## TASK ITEM
Copy out each line of the material in which the word "left" can be found.

[DATA TO USE — start]

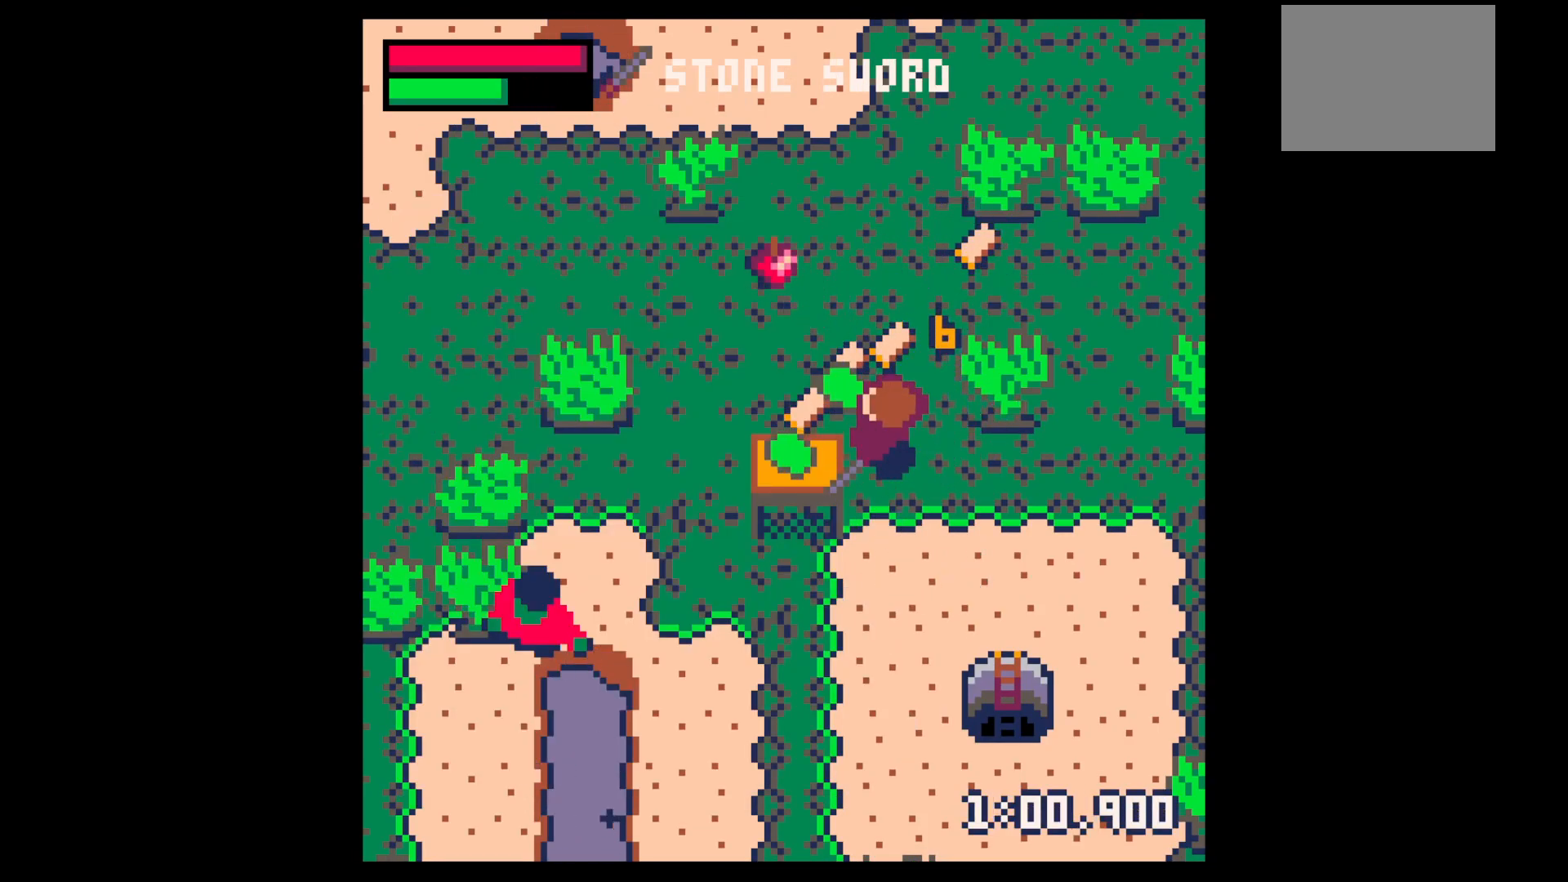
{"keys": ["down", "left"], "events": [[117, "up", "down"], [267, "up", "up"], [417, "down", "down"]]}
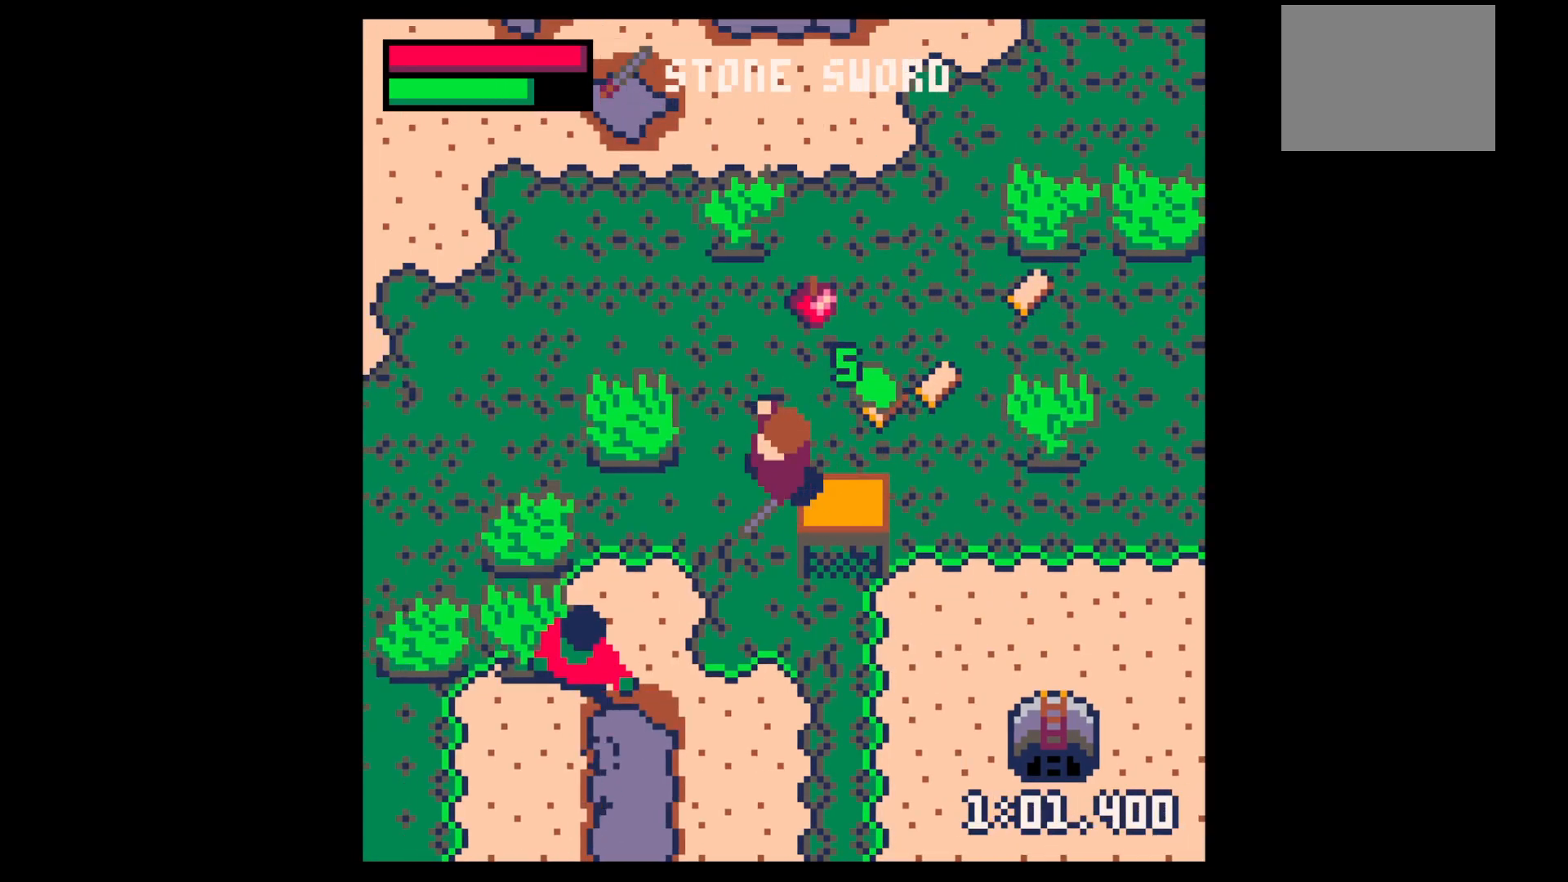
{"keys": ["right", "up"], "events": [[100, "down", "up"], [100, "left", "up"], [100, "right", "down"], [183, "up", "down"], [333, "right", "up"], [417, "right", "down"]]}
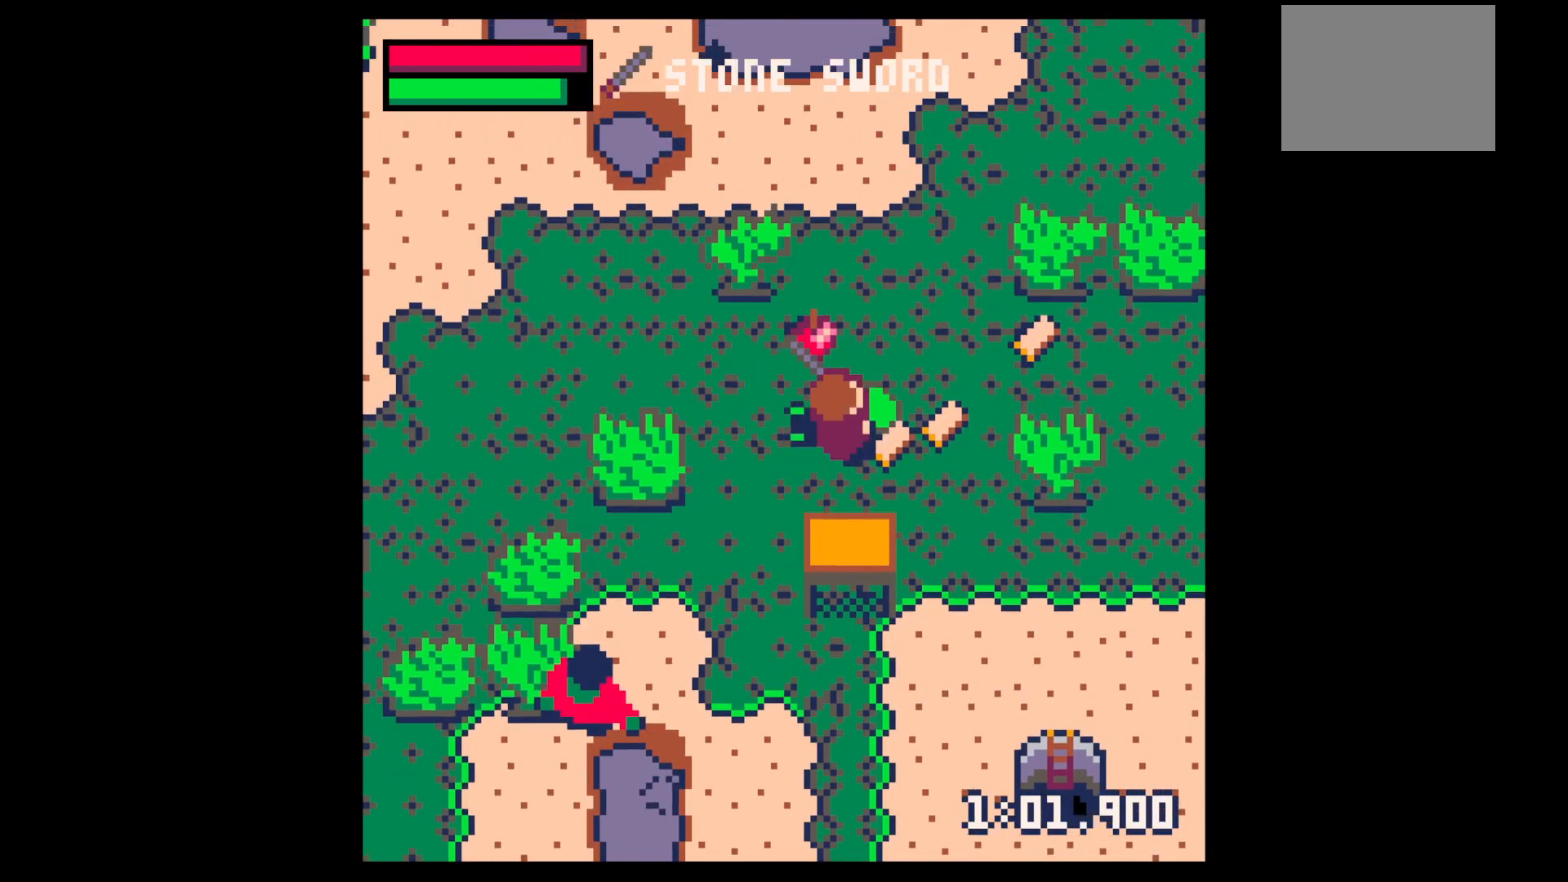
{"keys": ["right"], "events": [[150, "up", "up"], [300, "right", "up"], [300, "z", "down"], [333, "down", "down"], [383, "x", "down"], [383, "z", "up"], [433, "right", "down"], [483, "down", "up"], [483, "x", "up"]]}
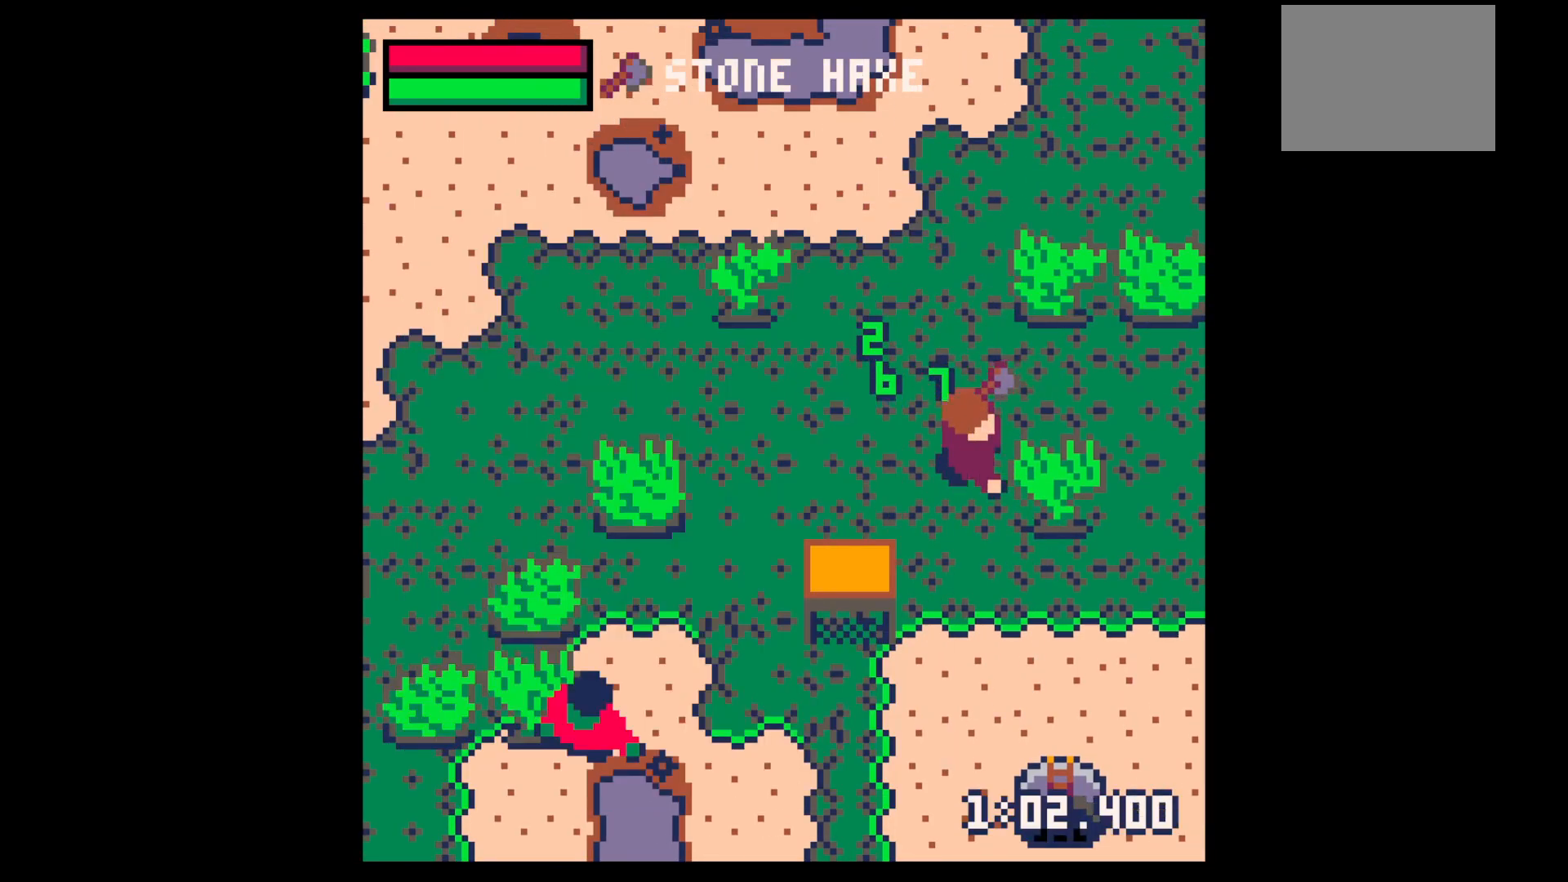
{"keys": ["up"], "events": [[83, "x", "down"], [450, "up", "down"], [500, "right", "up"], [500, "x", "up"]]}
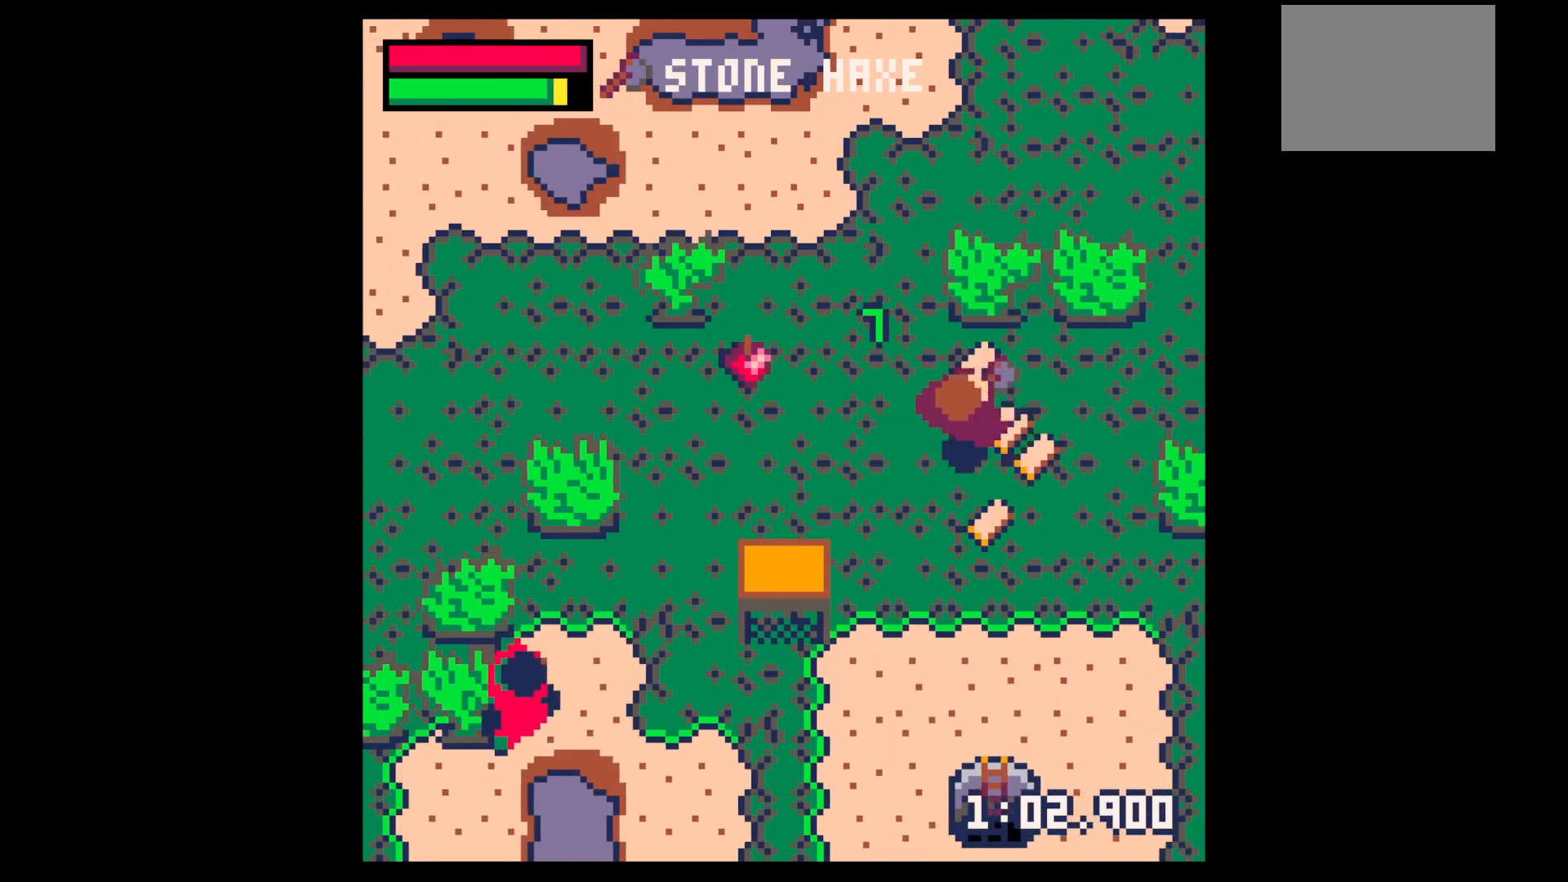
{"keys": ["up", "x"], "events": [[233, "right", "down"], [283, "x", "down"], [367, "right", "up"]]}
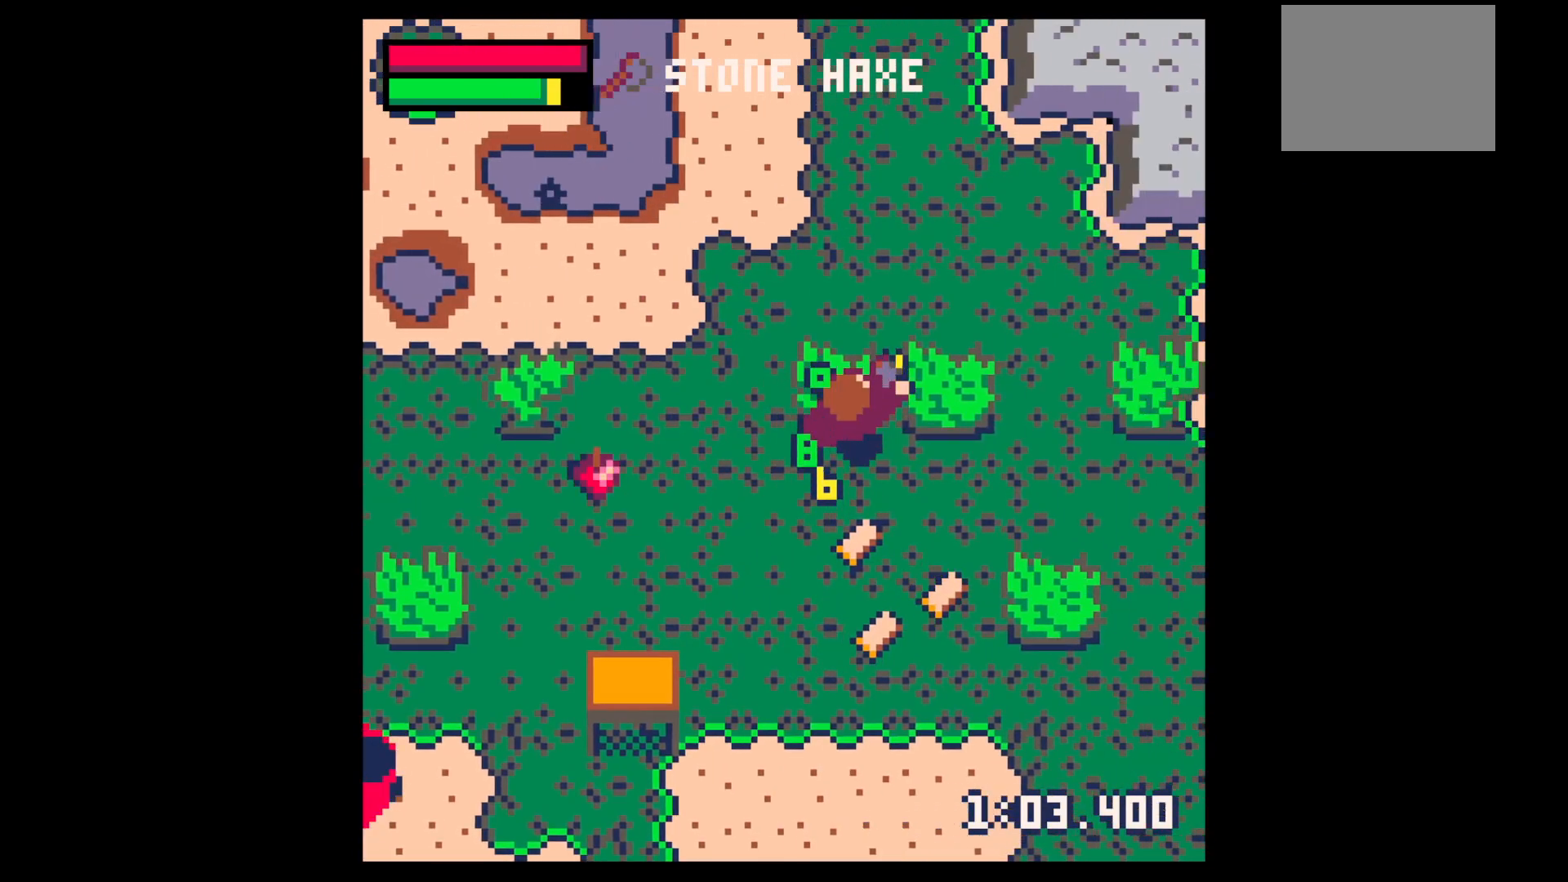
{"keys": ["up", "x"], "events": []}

[DATA TO USE — finish]

## FINAL ANSWER
{"keys": ["down", "left"], "events": [[117, "up", "down"], [267, "up", "up"], [417, "down", "down"]]}
{"keys": ["right", "up"], "events": [[100, "down", "up"], [100, "left", "up"], [100, "right", "down"], [183, "up", "down"], [333, "right", "up"], [417, "right", "down"]]}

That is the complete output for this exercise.